PAUL AND THE NEW PERSPECTIVE: SECOND THOUGHTS ON THE ORIGIN OF PAUL’S GOSPEL

Written by Seyoon Kim Reviewed By David Wenham

Professor Seyoon Kim is a distinguished Korean New Testament scholar who is now on the faculty of Fuller Theological Seminary in the USA. His first book, The Origin of Paul’s Gospel argued impressively for the crucial importance of Paul’s conversion for his theology. In this book Kim takes up that theme, engaging with his critics and particularly with representatives of the so-called ‘New Perspective’ on Paul such as James Dunn. Kim continues to see Paul’s conversion as a key to Paul’s thought, but he now lays emphasis also on Paul’s knowledge of Jesus traditions (such as we find in the gospels). Paul’s theology may be said to spring from (a) his conversion, (b) stories and sayings of Jesus, and (c) the OT.
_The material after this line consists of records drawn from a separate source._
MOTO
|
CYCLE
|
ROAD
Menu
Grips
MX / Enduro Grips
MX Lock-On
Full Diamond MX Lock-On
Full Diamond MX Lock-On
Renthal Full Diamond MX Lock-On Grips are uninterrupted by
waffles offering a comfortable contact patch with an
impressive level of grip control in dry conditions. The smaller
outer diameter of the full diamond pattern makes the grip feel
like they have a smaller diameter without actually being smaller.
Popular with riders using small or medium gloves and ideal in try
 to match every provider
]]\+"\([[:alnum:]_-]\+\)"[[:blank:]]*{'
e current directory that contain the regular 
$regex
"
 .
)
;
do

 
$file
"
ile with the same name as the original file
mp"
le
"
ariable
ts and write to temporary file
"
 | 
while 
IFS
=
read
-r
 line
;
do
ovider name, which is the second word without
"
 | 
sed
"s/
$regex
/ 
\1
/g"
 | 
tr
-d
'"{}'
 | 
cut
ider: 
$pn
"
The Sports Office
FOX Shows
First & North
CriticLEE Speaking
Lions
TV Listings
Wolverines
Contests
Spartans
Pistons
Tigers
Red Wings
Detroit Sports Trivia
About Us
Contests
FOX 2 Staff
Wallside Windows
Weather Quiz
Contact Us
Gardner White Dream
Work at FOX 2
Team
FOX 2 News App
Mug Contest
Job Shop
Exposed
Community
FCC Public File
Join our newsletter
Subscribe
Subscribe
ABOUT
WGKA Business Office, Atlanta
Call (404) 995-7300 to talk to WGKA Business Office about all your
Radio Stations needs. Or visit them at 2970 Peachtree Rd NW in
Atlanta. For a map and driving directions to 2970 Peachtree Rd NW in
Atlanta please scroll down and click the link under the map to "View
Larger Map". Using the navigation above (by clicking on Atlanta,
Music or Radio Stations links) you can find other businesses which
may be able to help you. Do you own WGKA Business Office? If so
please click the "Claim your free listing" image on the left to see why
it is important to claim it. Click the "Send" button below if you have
The book comprises eight chapters, three of which have been previously published. His first chapter is a vigorous argument with Dunn and the New Perspective, in which he rejects the New Perspective view that Paul came to his understanding of justification by faith through his experience of Gentile mission and through the so-called ‘Antioch-incident’ of Galatians 2:11–21. Kim argues that Paul got his view of justification and his call to the Gentiles simultaneously through his conversion. Kim also rejects the view that the ‘works of the law’ to which Paul objects are just the parts of the law that marked out the Jews from others, e.g. circumcision, food laws, etc. Kim finds Paul’s objections to law-keeping to be much more all-embracing than that.
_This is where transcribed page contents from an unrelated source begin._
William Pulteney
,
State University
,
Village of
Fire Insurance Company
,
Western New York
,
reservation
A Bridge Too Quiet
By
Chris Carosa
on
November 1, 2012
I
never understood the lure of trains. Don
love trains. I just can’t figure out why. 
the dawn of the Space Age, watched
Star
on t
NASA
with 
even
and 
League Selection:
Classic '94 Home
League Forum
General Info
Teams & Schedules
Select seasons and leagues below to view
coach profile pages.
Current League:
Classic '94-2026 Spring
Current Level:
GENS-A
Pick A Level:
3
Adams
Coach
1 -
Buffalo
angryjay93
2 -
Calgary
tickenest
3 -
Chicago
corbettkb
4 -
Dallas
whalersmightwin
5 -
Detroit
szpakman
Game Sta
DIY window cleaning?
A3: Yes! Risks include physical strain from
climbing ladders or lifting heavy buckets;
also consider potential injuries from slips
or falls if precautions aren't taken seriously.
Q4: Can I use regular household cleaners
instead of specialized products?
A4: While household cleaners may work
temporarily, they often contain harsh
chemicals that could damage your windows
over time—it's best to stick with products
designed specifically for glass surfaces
Kim reinforces his view that Paul’s doctrine of justification was not a late development in his thinking by arguing in chapter 2 that the doctrine is implied in 1 Thessalonians.

He then goes on in chapter 3 to argue for the importance of Isaiah 42 for Paul’s understanding of his call (which was therefore a call to mission to Jews as well as to Gentiles, despite Galatians 2). In chapter 4 he has an interesting discussion of Galatians 3:10–14, reaffirming against the representatives of the New Perspective the traditional view that Paul saw the failure of the regime of law in the fact that no one could keep it perfectly. He argues that the Jews of Paul’s day did see success in law-keeping as necessary for salvation (alongside divine grace). Paul, Kim argues, experienced the coming of the Holy Spirit in his conversion, and explained it in terms of Jeremiah 31 and Ezekiel 36; this led to his re-evaluation of the law.
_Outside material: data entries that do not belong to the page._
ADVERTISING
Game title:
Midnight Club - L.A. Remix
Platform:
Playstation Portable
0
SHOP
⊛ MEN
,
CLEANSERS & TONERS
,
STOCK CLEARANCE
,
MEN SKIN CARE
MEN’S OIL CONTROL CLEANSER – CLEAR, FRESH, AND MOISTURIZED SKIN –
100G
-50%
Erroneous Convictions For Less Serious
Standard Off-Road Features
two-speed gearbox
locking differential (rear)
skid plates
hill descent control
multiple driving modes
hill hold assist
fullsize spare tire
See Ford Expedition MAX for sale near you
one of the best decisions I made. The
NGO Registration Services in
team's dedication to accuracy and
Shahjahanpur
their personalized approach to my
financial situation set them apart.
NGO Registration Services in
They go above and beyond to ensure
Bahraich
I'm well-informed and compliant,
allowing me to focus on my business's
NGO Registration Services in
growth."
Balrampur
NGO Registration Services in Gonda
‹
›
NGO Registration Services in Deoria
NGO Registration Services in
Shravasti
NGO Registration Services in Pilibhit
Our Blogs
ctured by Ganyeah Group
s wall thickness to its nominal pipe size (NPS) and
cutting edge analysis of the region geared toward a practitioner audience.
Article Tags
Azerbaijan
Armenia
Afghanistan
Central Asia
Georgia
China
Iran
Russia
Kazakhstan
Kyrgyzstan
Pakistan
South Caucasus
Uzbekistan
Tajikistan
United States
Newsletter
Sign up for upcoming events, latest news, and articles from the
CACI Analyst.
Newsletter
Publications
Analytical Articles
In chapter 5 Kim returns to his original thesis connecting Paul’s conversion with his teaching about Christ as the image of God and the new Adam. He reaffirms that thesis, in dialogue with Dunn, Segal and Wright, but he now gives considerable importance to Paul’s knowledge of Jesus’ Son of man sayings.

Chapter 6 is based on an earlier article and argues that Paul’s teaching about reconciliation in 2 Corinthians 5 can be linked to his conversion, and chapter 7 argues similarly about the ‘mystery’ of Romans 11:25–26. His final chapter appeared originally in the Dictionary of Paul and his Letters, and is a very useful study of ‘the Jesus tradition in Paul’.

The book is well-written and closely argued. It will be more accessible to scholars who can work in a variety of languages (including Hebrew) than to the average student. But to those who have the patience to follow the argument, the book is full of good things. The book does not negate the whole of the ‘New Perspective’—Kim notices how some of his ideas are compatible with the work of Tom Wright in particular, but it does raise serious questions about some key ingredients in that perspective. I found much of the argument persuasive, though occasionally Kim seemed to press an unlikely exegesis (as in his view that Gal. 2:7, 8 should be separated from 2:9). Kim does not seem to see that Galatians 2 is the famine relief visit of Acts 11, or does not see the relevance of that correlation. Sometimes he seems to miss a significant possibility, e.g. that Paul’s references to God ‘sending’ Jesus may well go back to Jesus’ parable of the vineyard tenants (as Kim’s arch-opponent Dunn notes!), or that Paul’s reflection on the mystery of Israel’s rejection may mirror his own experience of needing to be humbled before he could receive the grace and mercy of God.

All in all, this is an important contribution to an important ongoing scholarly debate.